**TEXT SHOWN**
☆ ☆ ☆ ☆ ☆ ☆ ☆

Fresh Water Feeds Hurricanes' Fury
When hurricanes blow over ocean regions swamped with fresh water, the storm can unexpectedly intensify. According to a new study led by researchers at Pacific Northwest National Laboratory and published in the Proceedings of the National Academy of Sciences Early Edition, though the probability that hurricanes will hit these conditions is small – about 10 to 23 percent – the rate at which they intensify can be relatively higher when they do, by as much as 50 percent on average.
The research team looked at Omar, a Category 4 hurricane over the eastern Caribbean Sea in 2008. They found that regions of the ocean where there is a large influx of fresh water sets up conditions that form a layer between the surface and the colder ocean below, termed a barrier layer, preventing typical ocean mixing and cooling of the surface layer by strong winds. The most intense activity of Omar occurred when the storm traveled over this thick layer. The team then examined 587 tropical storms and cyclones between 1998 and 2007 in the western tropical Atlantic, the western Pacific and the northern Indian Oceans. They found that when tropical storms passed over thick ocean barrier layers, the storm cooled off 36 percent less than storms passing over areas lacking barrier layers, and barrier layer storms drew 7 percent more heat from the ocean than other storms. The team supported their analysis with a computer model, comparing tropical cyclones over regions with and without barrier layers.
Satellites are useful for tracking and helping to predict the path of tropical storms as they move across the ocean and develop into cyclones or hurricanes, as well as predicting where the storms will hit land. But current technology isn’t as good at predicting how intense the storm will be when it does hit land. This study provides new insight into the conditions that make these storms, which affect millions of lives around the world, more intense and destructive.

☆ ☆ ☆ ☆ ☆ ☆ ☆

**TASKS AND EXERCISES**
A. Answer these questions from the article on fresh water and hurricanes:
(i) Which hurricane did the research team examine first, and what category was it?
(ii) How many tropical storms and cyclones did the team then examine, and over what years?
(iii) What does the article say current technology is not as good at predicting?
B. List every ocean region named in the fresh-water hurricane article as an area where the team examined tropical storms and cyclones.
C. Carry on the article about fresh water and hurricane intensity, starting after its final sentence.

☆ ☆ ☆ ☆ ☆ ☆ ☆

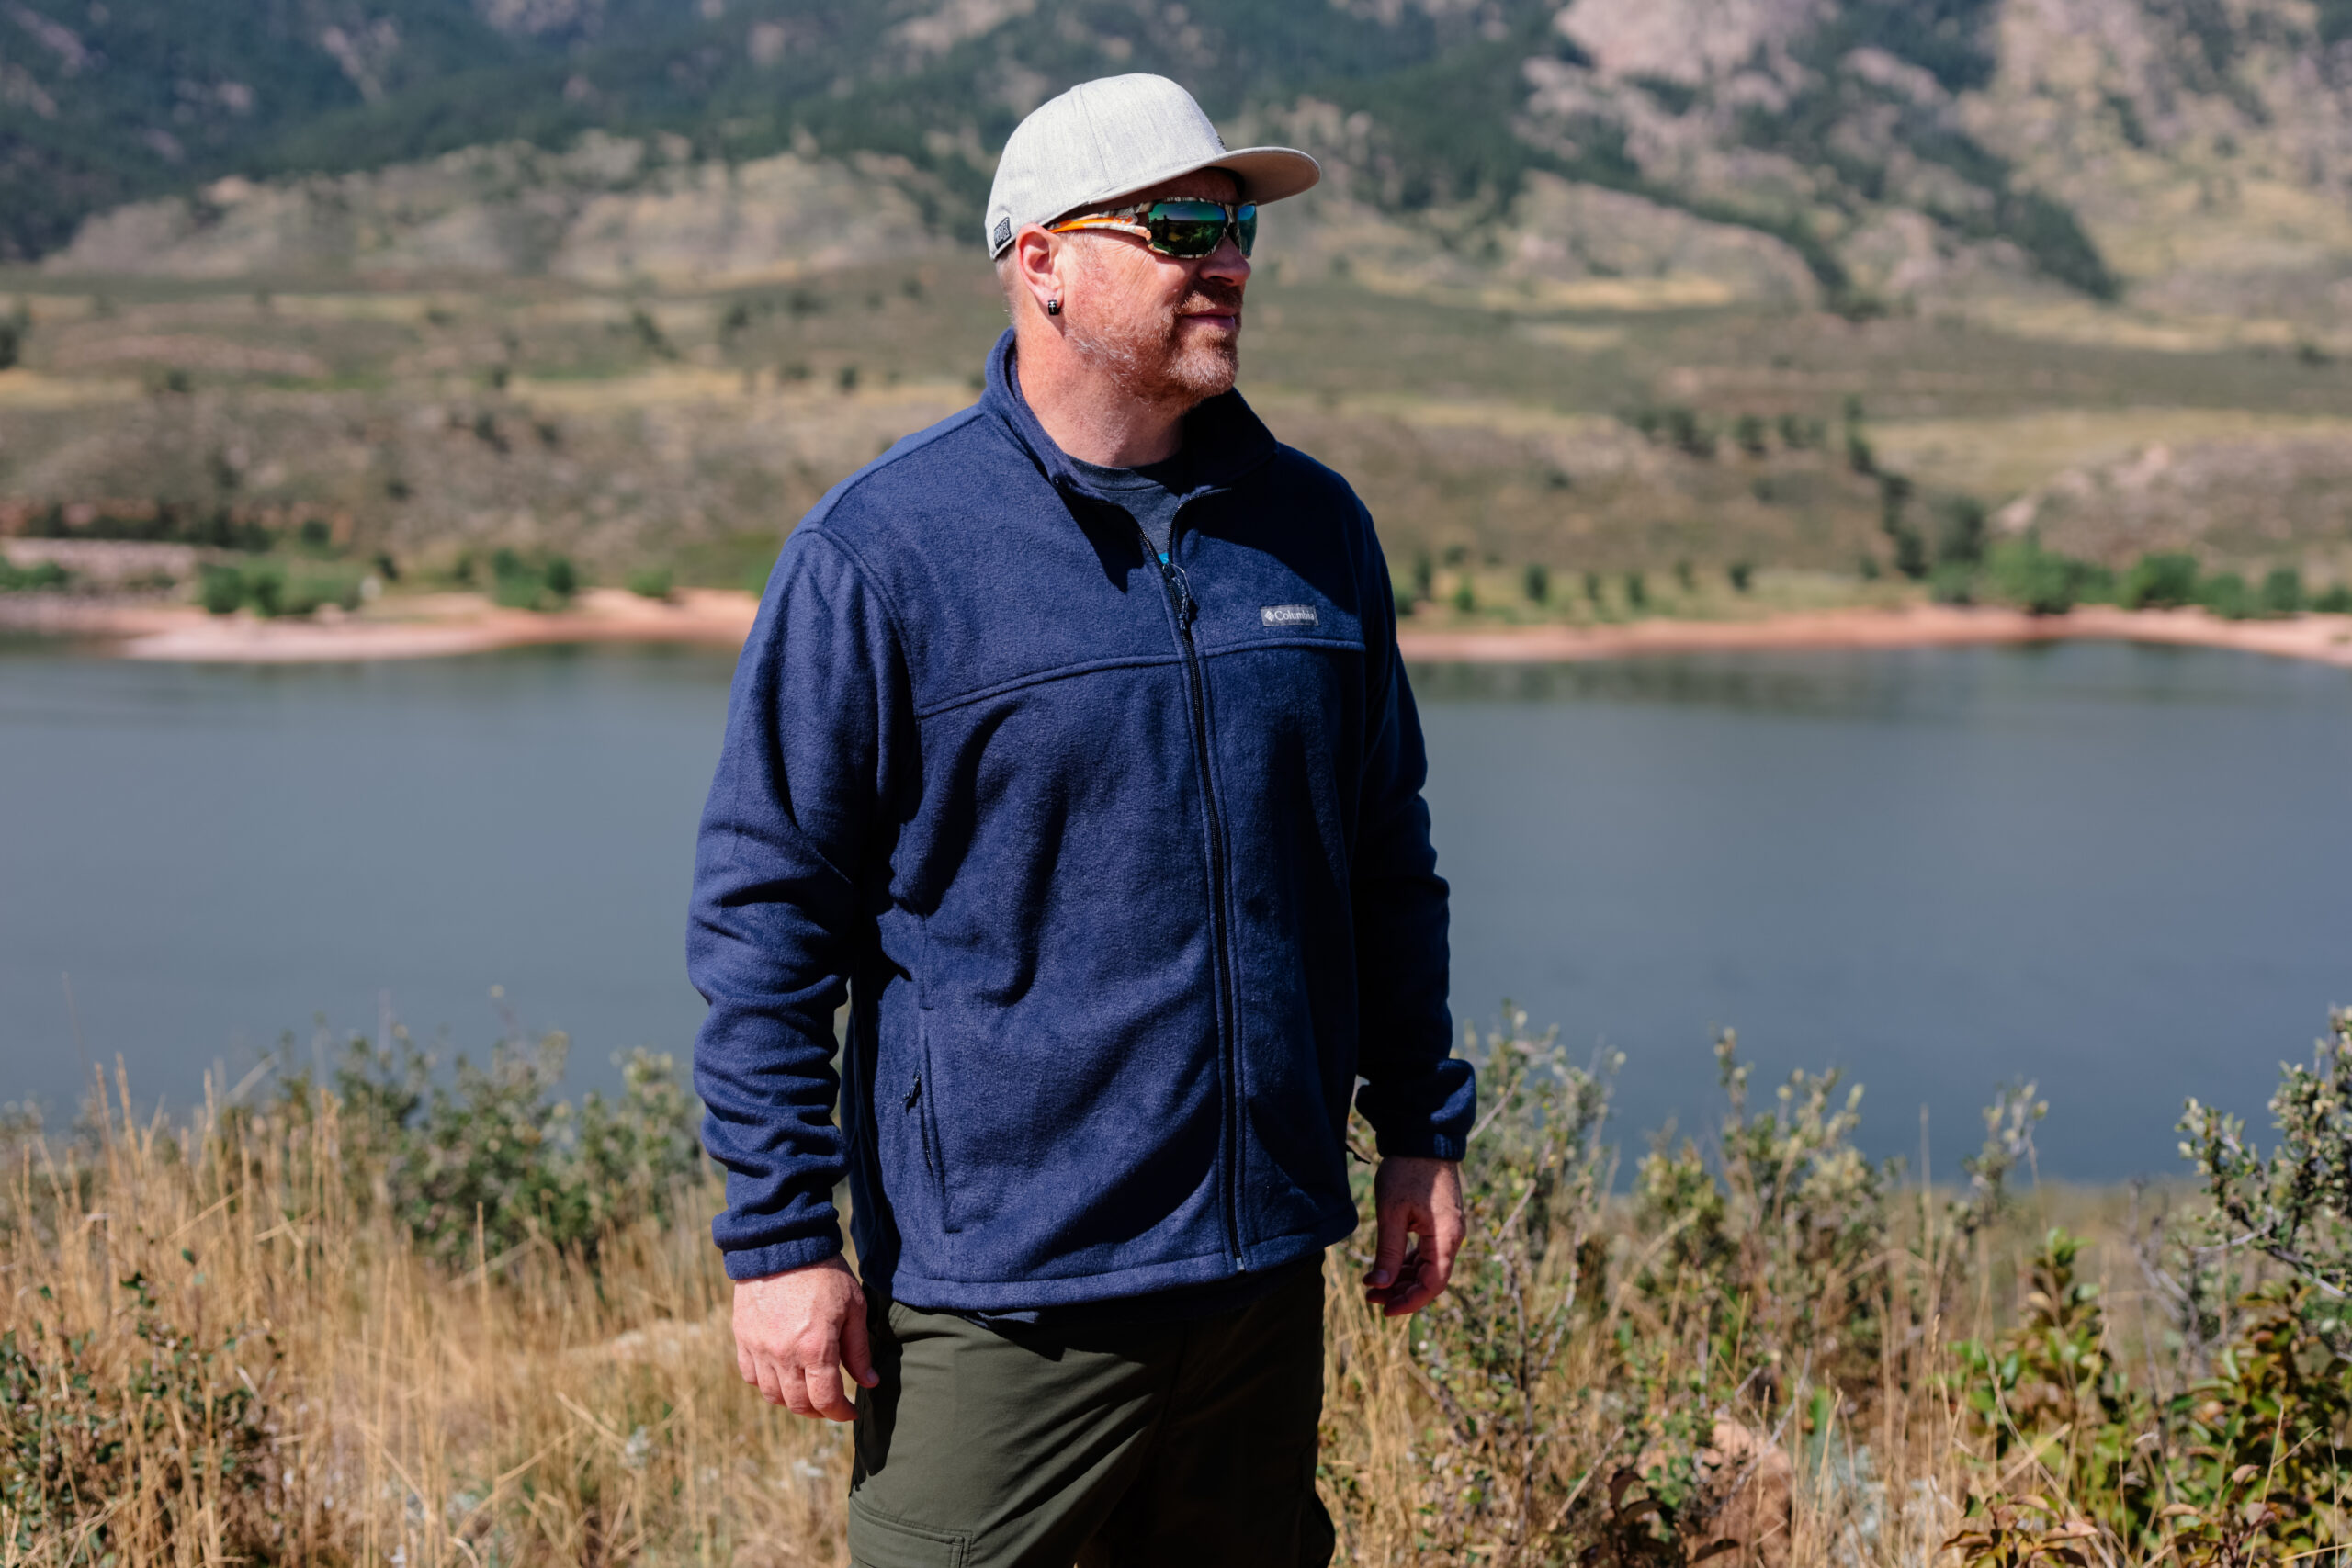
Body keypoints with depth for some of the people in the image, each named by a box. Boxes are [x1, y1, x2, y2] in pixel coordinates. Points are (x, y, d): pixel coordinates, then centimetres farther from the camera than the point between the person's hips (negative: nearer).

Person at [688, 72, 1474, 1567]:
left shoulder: (1313, 527, 7)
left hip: (1265, 1273, 5)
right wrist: (779, 1236, -10)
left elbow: (1385, 863, 17)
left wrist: (1425, 1129, 14)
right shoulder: (881, 549, -9)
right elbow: (766, 909, -7)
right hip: (999, 1305, -5)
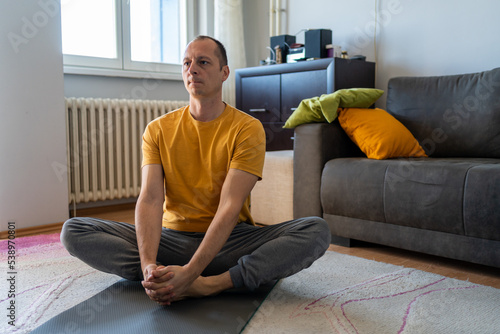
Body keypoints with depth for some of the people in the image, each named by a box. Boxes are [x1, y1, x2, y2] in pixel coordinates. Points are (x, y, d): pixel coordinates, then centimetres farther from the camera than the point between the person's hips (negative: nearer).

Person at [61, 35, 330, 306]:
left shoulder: (247, 129, -7)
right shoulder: (158, 130, 3)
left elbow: (229, 207, -17)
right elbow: (150, 198, -11)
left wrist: (190, 272, -31)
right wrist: (148, 264, -30)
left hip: (231, 239, -1)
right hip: (172, 237, 2)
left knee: (317, 231, -27)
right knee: (74, 231, -15)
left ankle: (212, 284, -34)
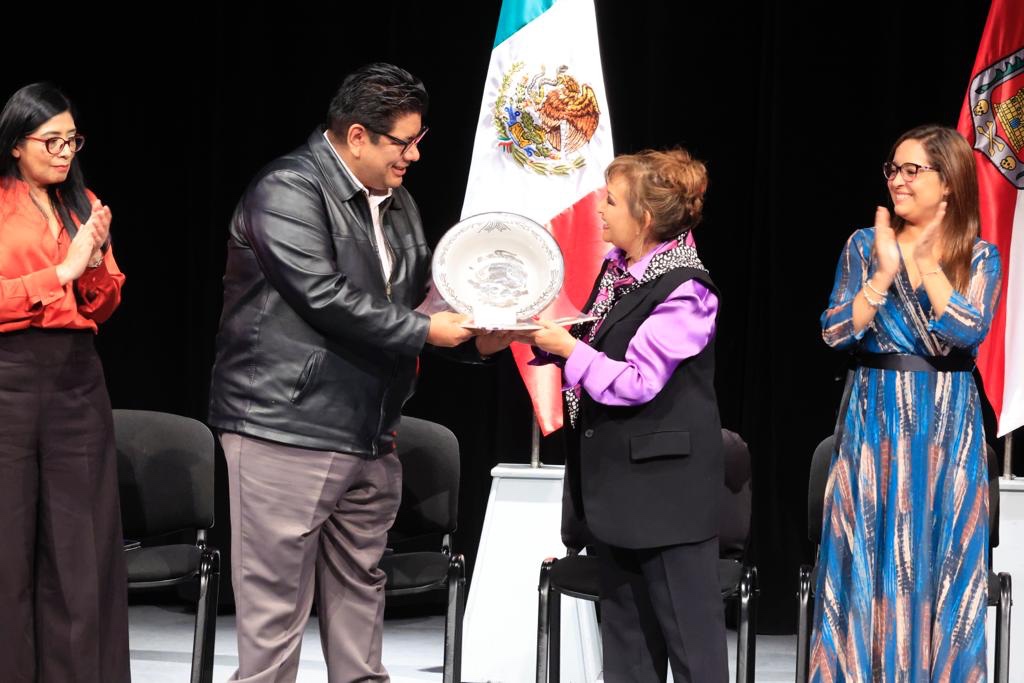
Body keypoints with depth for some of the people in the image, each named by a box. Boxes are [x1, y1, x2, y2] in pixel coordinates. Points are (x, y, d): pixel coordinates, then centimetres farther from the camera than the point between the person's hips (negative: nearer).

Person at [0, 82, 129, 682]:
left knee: (83, 541, 2)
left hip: (78, 381, 5)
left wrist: (96, 261, -5)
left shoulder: (83, 206, 15)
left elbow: (104, 309, 14)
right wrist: (63, 270, -12)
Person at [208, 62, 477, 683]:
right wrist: (422, 330, -15)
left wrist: (474, 326, 5)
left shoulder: (396, 202, 16)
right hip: (288, 432, -8)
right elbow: (325, 296, -21)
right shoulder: (289, 190, -12)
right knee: (276, 607, -5)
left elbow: (418, 291, 24)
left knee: (360, 591, 14)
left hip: (370, 436, 9)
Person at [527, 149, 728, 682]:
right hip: (619, 481, 9)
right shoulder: (616, 267, 8)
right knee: (625, 634, 14)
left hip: (666, 488, -9)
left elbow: (637, 381, -21)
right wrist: (545, 334, 2)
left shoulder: (683, 291, -17)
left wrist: (567, 347, -18)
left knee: (689, 634, -2)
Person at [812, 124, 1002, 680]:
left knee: (941, 565, 3)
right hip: (874, 422, 1)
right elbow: (834, 332, -6)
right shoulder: (865, 245, 3)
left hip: (947, 426, -1)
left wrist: (924, 261, -12)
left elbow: (968, 331, -16)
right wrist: (886, 271, -13)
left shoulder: (979, 257, 1)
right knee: (868, 561, 2)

☆ ☆ ☆ ☆ ☆ ☆ ☆

**YOUR WRITTEN ANSWERS**
A.
(i) Omar, a Category 4 hurricane.
(ii) 587 tropical storms and cyclones, between 1998 and 2007.
(iii) How intense a storm will be when it hits land.

B.
- Western tropical Atlantic
- Western Pacific
- Northern Indian Oceans

C.
Researchers, led by DOE scientists at Pacific Northwest National Laboratory, found that tropical cyclones intensify, by up to 50 percent, when passing over ocean regions with a barrier layer. Using a combination of observations and model simulations, the team demonstrated that barrier layers, formed through high fresh water input reducing the salinity in the upper tropical oceans, significantly increase the intensity of tropical cyclones. When tropical cyclones pass over these regions, the increased stratification and stability within the layer reduce storm-induced vertical mixing and sea surface temperature cooling. This causes an increase in enthalpy flux from the ocean to the atmosphere and, consequently, an intensification of tropical cyclones. On average, the intensification rate is nearly 50 percent higher over regions with barrier layers, compared to regions without. Their finding underscores the importance of observing not only the upper-ocean thermal structure but also the salinity structure in deep tropical barrier layer regions. This distinction may be a key to more skillful predictions of tropical cyclone intensities through improved ocean state estimates and simulations of barrier layer processes. Improving a tropical cyclone’s forecast and mitigating its destructive potential requires knowledge of various environmental factors that influence the cyclone’s path and intensity. As the hydrological cycle responds to global warming, any associated changes in the barrier layer distribution must be considered in projecting future tropical cyclone activity.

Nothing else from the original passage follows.